## TASK REQUIREMENTS
Go through the records and extract every line with the word "answers".

[Stored data entries]
•••••

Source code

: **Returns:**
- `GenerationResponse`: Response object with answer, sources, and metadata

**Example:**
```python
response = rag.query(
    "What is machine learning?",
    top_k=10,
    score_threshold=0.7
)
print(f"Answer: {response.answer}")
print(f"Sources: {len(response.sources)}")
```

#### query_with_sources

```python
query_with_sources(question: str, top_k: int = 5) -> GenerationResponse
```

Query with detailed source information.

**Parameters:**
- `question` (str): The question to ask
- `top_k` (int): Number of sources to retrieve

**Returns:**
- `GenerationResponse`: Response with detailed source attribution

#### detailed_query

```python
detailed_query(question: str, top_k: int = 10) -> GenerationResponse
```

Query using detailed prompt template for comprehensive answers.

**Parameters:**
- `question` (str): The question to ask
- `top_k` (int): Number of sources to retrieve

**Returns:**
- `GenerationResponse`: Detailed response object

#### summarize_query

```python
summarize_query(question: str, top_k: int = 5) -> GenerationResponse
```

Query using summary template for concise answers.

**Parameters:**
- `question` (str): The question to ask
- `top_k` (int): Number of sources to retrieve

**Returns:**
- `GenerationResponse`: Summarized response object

•••••

## EXERCISE SOLUTION
Query using detailed prompt template for comprehensive answers.
Query using summary template for concise answers.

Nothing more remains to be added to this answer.